## EXPLORE THE MATERIAL
1) In the account of visiting Venice with a small child, reproduce the passage that opens with the words containing "When Dad came" and closes with "heat and crowds.", swapping "Venice" for "Florence" throughout.
2) Translate this sentence from the Venice travel piece into Spanish: "We went in the last week of July."
3) Carry the piece about visiting Venice with a small child on from its final sentence.

## DOCUMENT SEGMENT
==*==

Today would have been Mum’s 67th birthday. She died with a large bucket list that she didn’t get to complete and that I am trying to complete, with Miss M. One of the top things on that list was to visit Venice. So we took Miss M to check it out. This is our guide on visiting Venice with a small child.
When my Mum and Dad came across to Germany for Miss M’s birth, they had planned to take a few days off and go to Venice together. We looked at flights and hotels and in the end, they decided that they would wait for the next trip. That next trip never came, at least not together.
When Dad came across to visit us last summer, we went to Italy for a week. He is a car lover and mechanic and wanted to go to the Ferrari museum and for a drive in a Ferrari. Dad also wanted to visit Venice – both were on his bucket list. He got all his wishes.
Venice with a small child
So many people advise against going to Venice with a small child. We went in the last week of July. Yes, it was hot and sticky and full of people. Still, Miss M loved it! Really, what child does not love a city where they get to ride in boats at the time?
Unless your child will head straight for the water and jump in (in which case, strap them into a stroller or try a wrist link belt), Venice with a small child is fun. Even with the heat and crowds.
We drove to Italy to have the flexibility to see what we wanted to see when we were there. With 3 adults and a small child, this made sense. We did not drive to Venice though, and would not recommend doing so.

==*==

## DATASET CONTENT
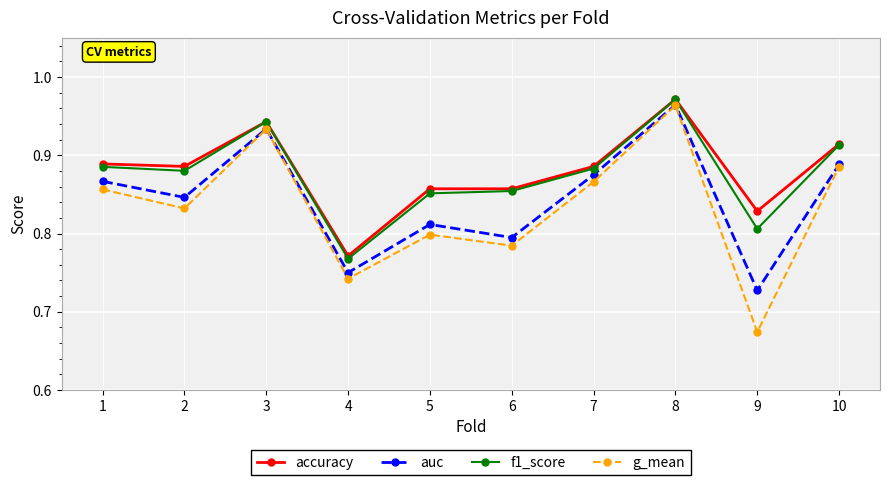

At which category does the chart reach its peak across all series?

8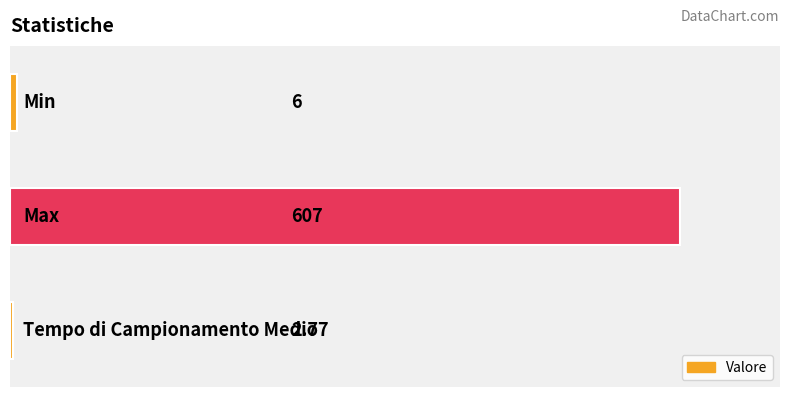

How many data points are less than 6?

1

==*==

## SOLVED TASKS
1)
When Dad came across to visit us last summer, we went to Italy for a week. He is a car lover and mechanic and wanted to go to the Ferrari museum and for a drive in a Ferrari. Dad also wanted to visit Florence – both were on his bucket list. He got all his wishes.
Florence with a small child
So many people advise against going to Florence with a small child. We went in the last week of July. Yes, it was hot and sticky and full of people. Still, Miss M loved it! Really, what child does not love a city where they get to ride in boats at the time?
Unless your child will head straight for the water and jump in (in which case, strap them into a stroller or try a wrist link belt), Florence with a small child is fun. Even with the heat and crowds.

2) Fuimos en la última semana de julio.

3)
So many people have difficulty finding somewhere to stay in Venice with a small child. I do not have anywhere to recommend for accommodation in Venice. In fact, I would actually recommend staying outside of Venice, unless you flew there.
On our recent holidays to Italy, we stayed on a farm. One was located just outside of Verona and one is near Abano Terme. Both had great train connections to Venice! From Verona we drove to Vincenza to catch the train and Abano Terme was local. They were both on direct lines and it was SO SIMPLE. We had no stress about finding a car park and no horrendous parking fees. When we got there, we didn’t have to work out how to get from our car park to the Grand Canal. Instead, we arrived at the train station with the main stop for the Vaporetto (public boats, the buses of Venice).
If you are planning a trip to Venice soon, consider staying outside of Venice and getting there via train. You can find various kid-friendly farm stays on booking.com and agriturismo.it. They are also likely to be much more relaxed and much less expensive than staying in Venice itself.
What kid doesn’t like boats? When visiting Venice with a small child (or without a child) use the vaporetto. They are quite relaxing and easy to use. When you are on a boat, you can look at… other boats. Miss M loved playing “Count the gondolas” and “What’s the weirdest things you can see being transported on a boat?” (FYI: Our winner was this grand piano). They are also a great place to take photos.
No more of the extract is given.